Sunday 10 March 2013

Dissident Nun Sister Joan Chittister

by LifeSiteNews.com                 Feb 15, 2010            Excerpts only, from a long interview.
 LSN: It's been reported that you hold positions that are divergent from Catholic magisterial teaching.
JC: Well, yes, I guess it is correct.  It's not an opposition position.  It is a position of query, of theological and scriptural commitment and search.  I'm asking the question, for instance, how do we understand God if God made women inferior to men, incapable of functioning as full adults, full moral agents, in a society.  What makes God a sexist?  And if God is not a sexist, when are we going to discuss this question as a Church?  The way we treat women is a result of our theology.  What we keep them out of, what we allow them to do, what we respect in them.  It emerged out of making a statement some years ago that I felt that the question of the role and place of women in the Church was a necessary discussion, and that it stood on strong theological concerns.
LSN: How do you see the Church being sexist, as you said.  In what particular ways do you see that happening?

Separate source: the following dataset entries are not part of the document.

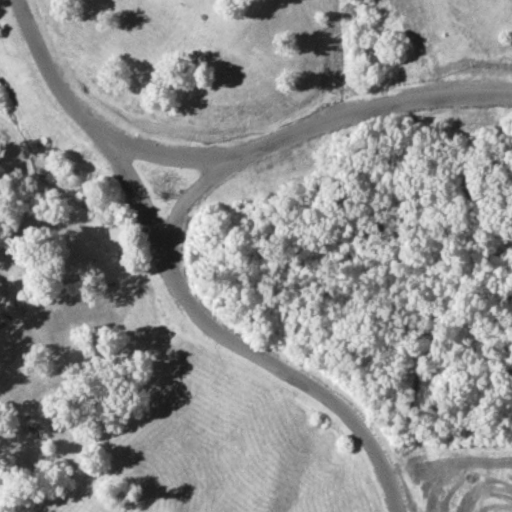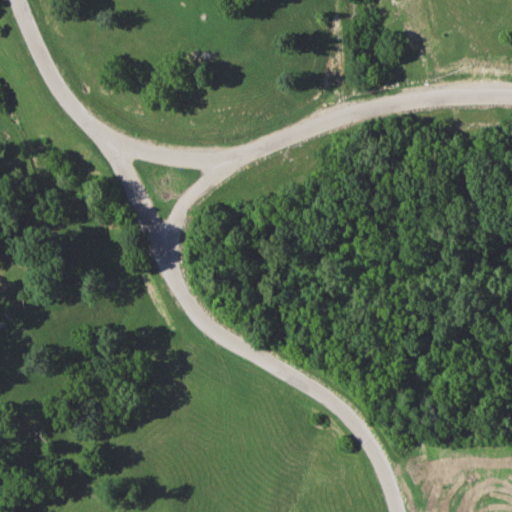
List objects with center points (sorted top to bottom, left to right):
road: (310, 125)
road: (183, 200)
park: (256, 256)
road: (176, 284)
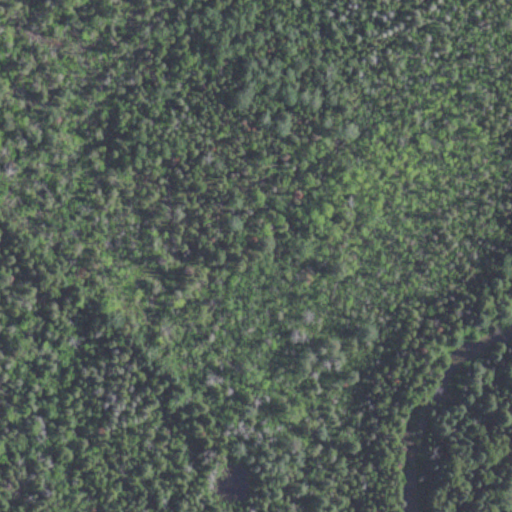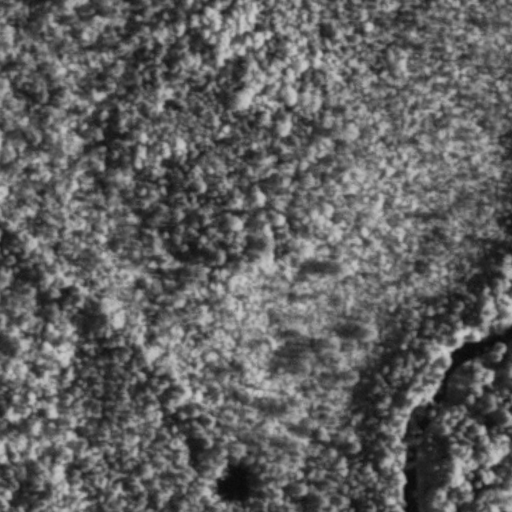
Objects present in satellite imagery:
river: (428, 401)
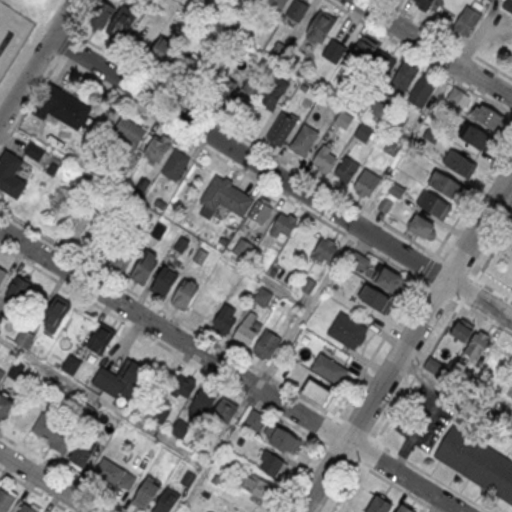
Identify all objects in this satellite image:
building: (296, 10)
building: (101, 15)
building: (468, 20)
building: (122, 22)
building: (320, 27)
building: (157, 48)
road: (431, 49)
building: (334, 51)
building: (361, 54)
road: (37, 59)
building: (192, 66)
building: (383, 66)
building: (402, 79)
building: (254, 84)
building: (224, 87)
building: (421, 92)
building: (274, 93)
building: (455, 99)
building: (63, 106)
building: (377, 109)
building: (488, 118)
building: (397, 122)
building: (281, 129)
building: (281, 130)
building: (128, 133)
building: (363, 133)
building: (429, 137)
building: (304, 139)
building: (477, 139)
building: (303, 141)
building: (158, 147)
building: (156, 149)
building: (33, 151)
building: (323, 160)
building: (175, 163)
building: (459, 163)
building: (175, 166)
building: (345, 171)
building: (11, 173)
building: (11, 175)
road: (281, 180)
building: (367, 183)
building: (445, 184)
building: (224, 197)
building: (225, 198)
building: (433, 204)
building: (259, 210)
building: (260, 212)
building: (284, 225)
building: (422, 226)
building: (157, 231)
building: (243, 249)
building: (325, 250)
building: (122, 256)
building: (145, 268)
building: (2, 273)
building: (388, 278)
building: (388, 279)
building: (164, 282)
building: (19, 290)
building: (184, 295)
building: (263, 297)
building: (375, 298)
building: (376, 299)
road: (307, 308)
building: (56, 315)
building: (225, 319)
building: (245, 329)
building: (347, 330)
building: (348, 330)
building: (24, 339)
building: (100, 339)
building: (470, 340)
road: (407, 341)
building: (266, 346)
building: (71, 365)
building: (329, 368)
building: (329, 369)
road: (228, 371)
building: (283, 371)
building: (120, 380)
building: (181, 386)
building: (316, 393)
building: (202, 403)
building: (5, 408)
road: (429, 410)
building: (225, 411)
building: (253, 419)
building: (53, 431)
building: (80, 457)
building: (476, 462)
building: (476, 463)
building: (272, 465)
road: (64, 472)
building: (115, 475)
road: (49, 480)
building: (257, 485)
building: (257, 488)
road: (36, 489)
building: (145, 494)
building: (5, 500)
building: (5, 501)
building: (166, 501)
building: (379, 504)
building: (379, 505)
building: (28, 507)
building: (26, 509)
building: (403, 509)
building: (403, 509)
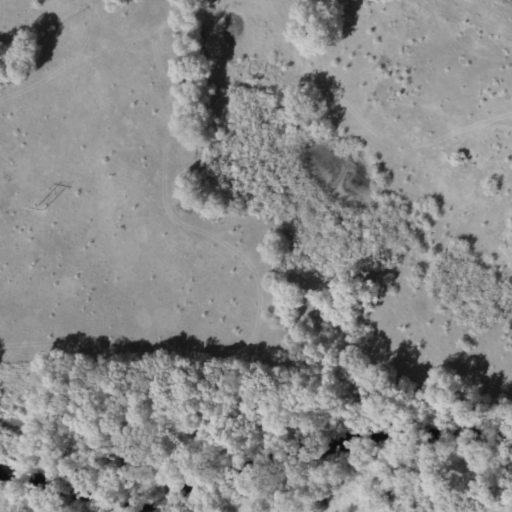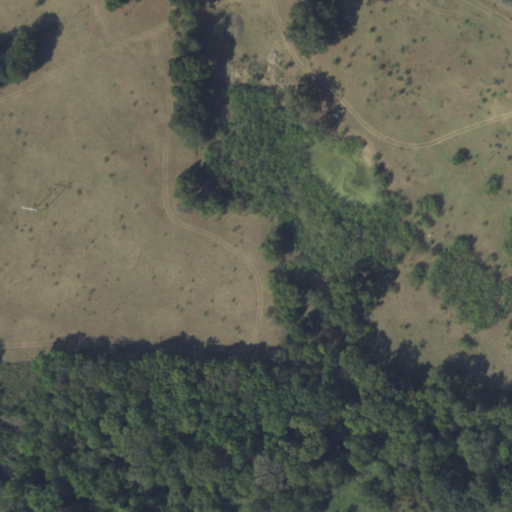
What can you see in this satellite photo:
power tower: (38, 208)
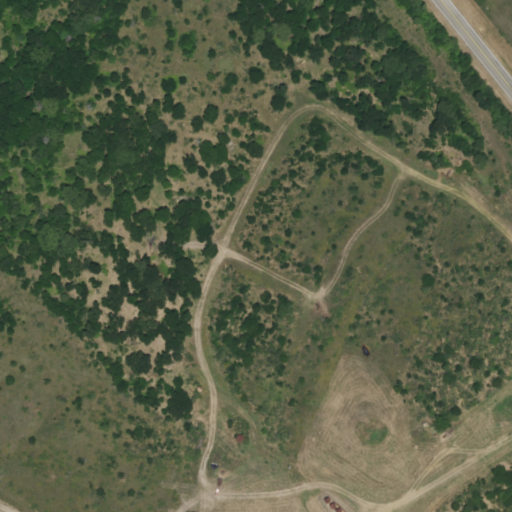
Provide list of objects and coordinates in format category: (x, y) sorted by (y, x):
road: (476, 44)
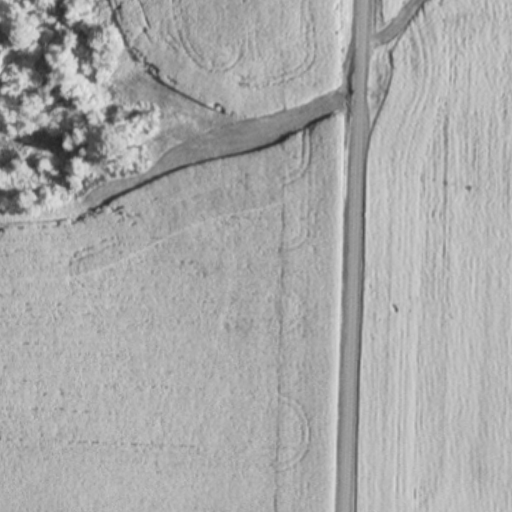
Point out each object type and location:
road: (356, 256)
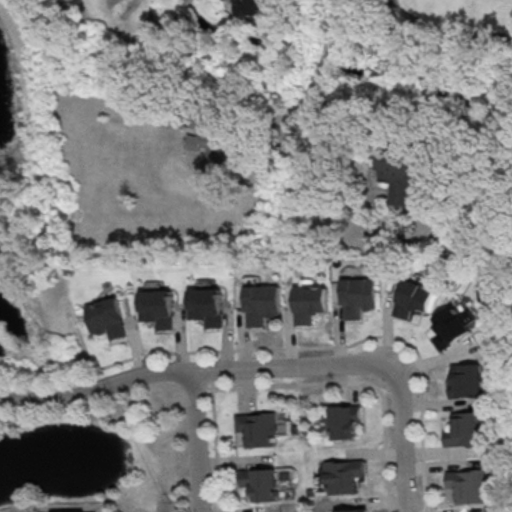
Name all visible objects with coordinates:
building: (251, 7)
building: (248, 8)
road: (443, 30)
road: (312, 91)
building: (207, 147)
road: (323, 157)
building: (396, 177)
building: (357, 296)
building: (358, 297)
building: (413, 298)
building: (310, 302)
building: (310, 302)
building: (261, 303)
building: (261, 304)
building: (204, 306)
building: (205, 306)
building: (156, 307)
building: (156, 308)
building: (106, 318)
building: (451, 326)
road: (294, 350)
road: (194, 371)
building: (465, 380)
building: (345, 422)
building: (344, 424)
building: (257, 428)
building: (464, 430)
building: (255, 431)
building: (464, 433)
road: (195, 442)
road: (402, 443)
road: (213, 456)
building: (343, 476)
building: (345, 479)
building: (259, 483)
building: (259, 486)
building: (467, 486)
building: (466, 488)
building: (350, 510)
building: (354, 511)
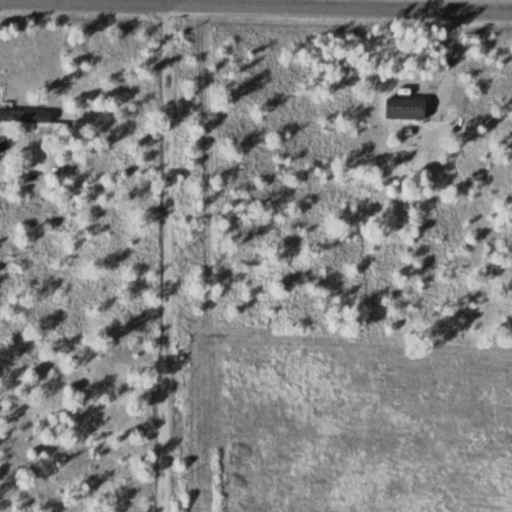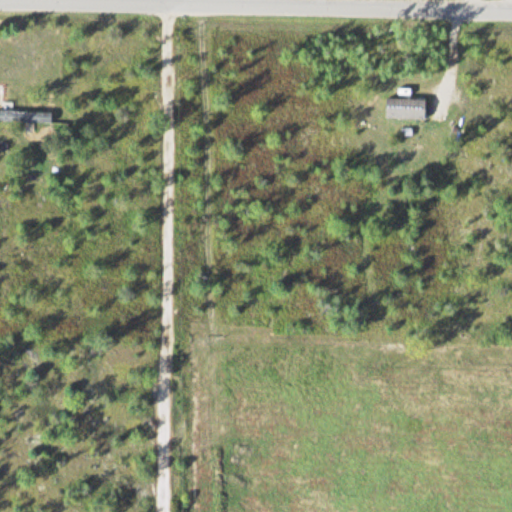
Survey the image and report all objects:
road: (256, 9)
building: (403, 109)
building: (24, 116)
road: (167, 259)
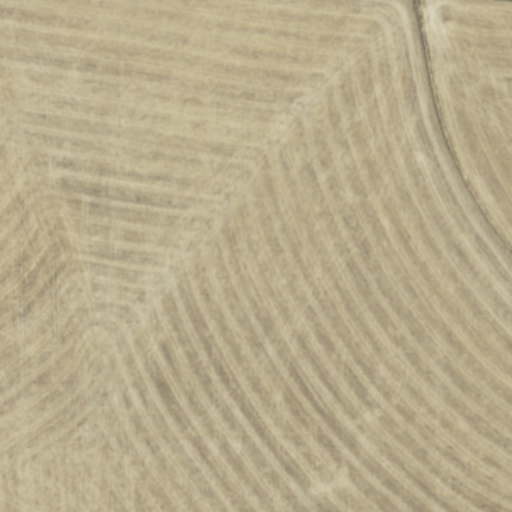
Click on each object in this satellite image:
crop: (255, 256)
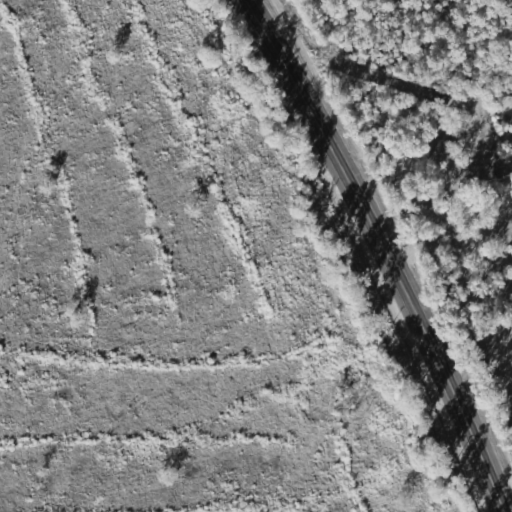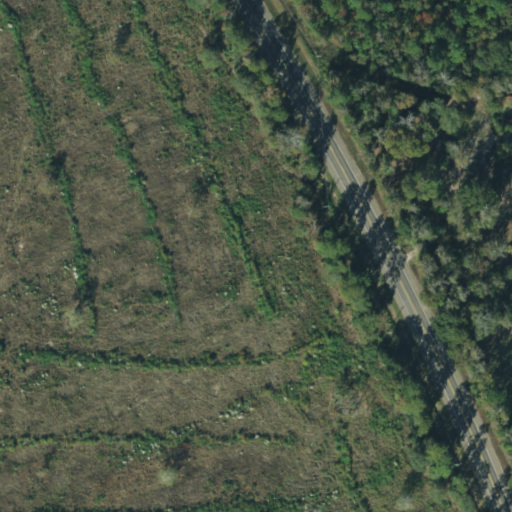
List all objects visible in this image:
road: (450, 226)
road: (386, 250)
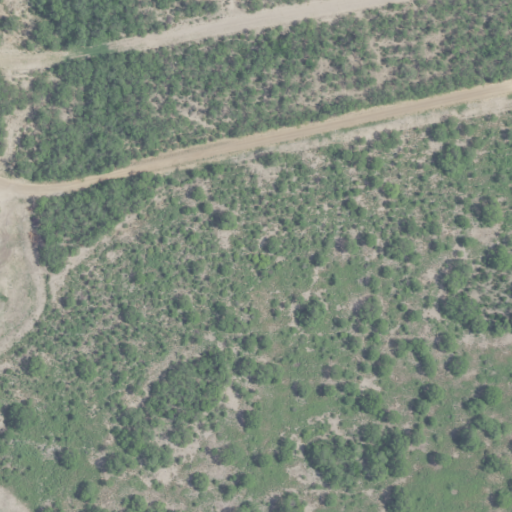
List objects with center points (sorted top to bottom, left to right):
road: (256, 144)
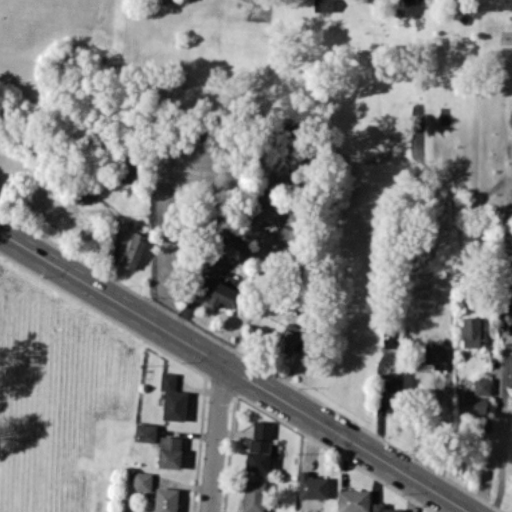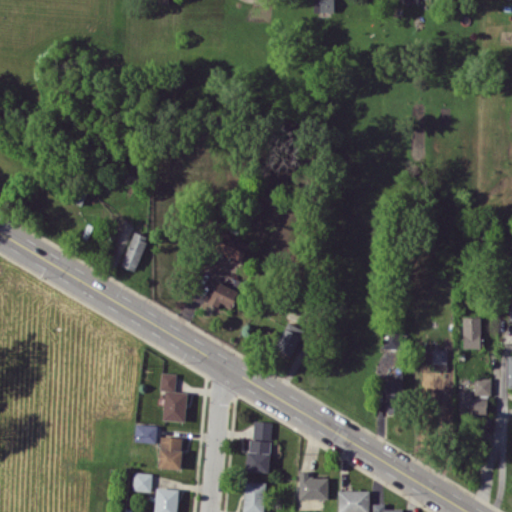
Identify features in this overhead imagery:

JC:  Well, I think it's pretty obvious.  For instance, we have always had marital instructions for women that their role was submission to the husband.  Now when we see that on television, and we see it in China, or Japan, or Islam, we think it's terrible.  But it was our operational theology for years and years.  And even now we claim that there's very strong separate roles for women.  We argue that they are not – not only are they not fit matter to be ordained, as if Jesus came to earth to be male instead of flesh, but we don't even see women as fit matter to have their feet washed in a church on Holy Thursday.  Now, we have a double standard, and we have had it for a long long time.  It needs to be reviewed.  We have a Church that is based, like the rest of society, admittedly, on a patriarchal system – men are at the top, men are the last word, men are the first authority in everything.  The problem is - it seems to me, as a follower of Jesus, when I look at Jesus and the way Jesus dealt with men and women in his society and I look at the way the Church excludes women from the heart of the system, both in the Vatican, and in chanceries, and in dioceses, and in seminaries everywhere, that I have to wonder how it is that secular institutions are leading the development of women in society,
LSN: Okay.  Where do you stand on something like the woman's right to choose?
JC:  Let's put it this way.  I'm opposed to abortion.  I have no problem with that whatsoever.  I would never see abortion as a birth control method of choice.  But having said that, I would never condemn a woman who finds herself in the position where she believes that, or her doctor believes that, abortion is the only answer for her at that moment.  My problem lies in the fact that we make it an absolute.  We say that we can never, under any circumstances whatsoever allow abortion, and yet we allow death – men, men can kill for a number of reasons.  Men can kill to defend themselves, men can kill to defend the country, men can kill to punish the people that they believe should be killed.  And we never call those deaths absolute.  We allow men to sit down at a table and plan the destruction of the globe and we never ever say that that is totally, absolutely, gravely immoral and sinful.  But in abortion, we allow no discussion whatsoever of possible times when it would not be a matter.  That just seems to me to be anti-Catholic.  In every other dimension of moral, of the moral life, we recognize grades and degrees of innocence and guilt.  This is the one place where we say there are no grades or degrees of innocence.  There's only total absolute evil and sin.  I don't understand that. 
LSN:  Okay.  So are you questioning whether there shouldn't be grey areas in terms of other kinds of deaths, or are you saying there should be grey areas in terms of abortion?
JC:  I'm saying we should be theologically consistent.  I'm just simply saying that these are questions.  They're obviously questions, and I think they need to be treated by the Church as if they were questions.